Question

The point (-1,8) is on a circle whose center is (2,6). What is the radius, equation, and what are the coordinates of the maximum point on the circle?

Answer 1

The equation of the circle is `(x-2)^2+(y-6)^2=13`, the radius is `sqrt13` (or 3.6), and the coordinates of the maximum point are`(2, 6+sqrt13)` (or `(2, 9.6))`.

Explanation:

To find the radius of the circle, we simply need to find the distance from the center to the point we are given, since we know that point is on the circle, and the radius is simply the distance from the center to the edge of the circle.

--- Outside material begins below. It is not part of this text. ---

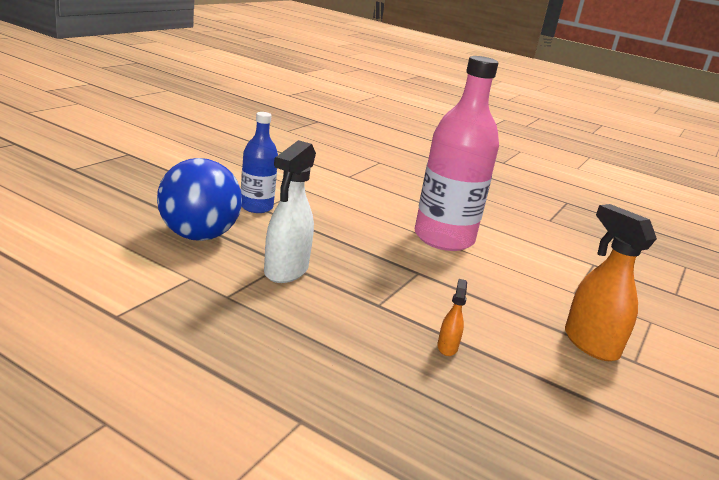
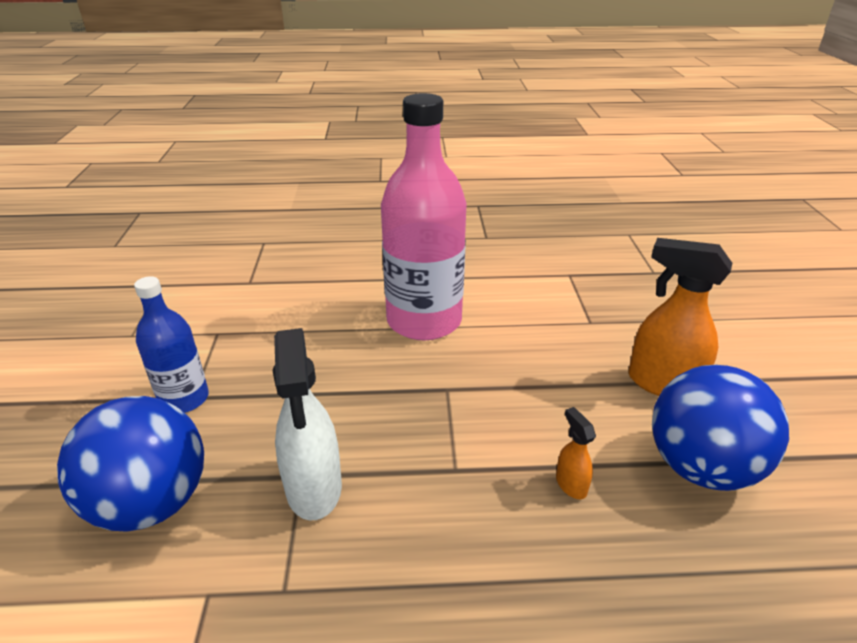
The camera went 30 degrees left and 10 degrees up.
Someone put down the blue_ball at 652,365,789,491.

`r=sqrt((x_2-x_1)^2+(y_2-y_1)^2)`
`=sqrt((2-(-1))^2+(6-8)^2)`
`=sqrt(3^2+(-2)^2)`
`=sqrt(9+4)=sqrt13`

The equation of a circle in standard form is:

`(x-a)^2+(y-b)^2=r^2`

Where `a` is the x-coordinate of the center, `b` is the y-coordinate of the center and `r` is the radius.

The equation of this circle in standard form is:

`(x-2)^2+(y-6)^2=13`

The maximum point - the point with the highest y-value - will be directly above the center, so its x-coordinate will be the same: `2`.

Its y-coordinate will be the y-coordinate of the center plus one radius: `6+sqrt13=9.6`.

That means the coordinates of the maximum point are`(2, 6+sqrt13)` (or `(2, 9.6))`.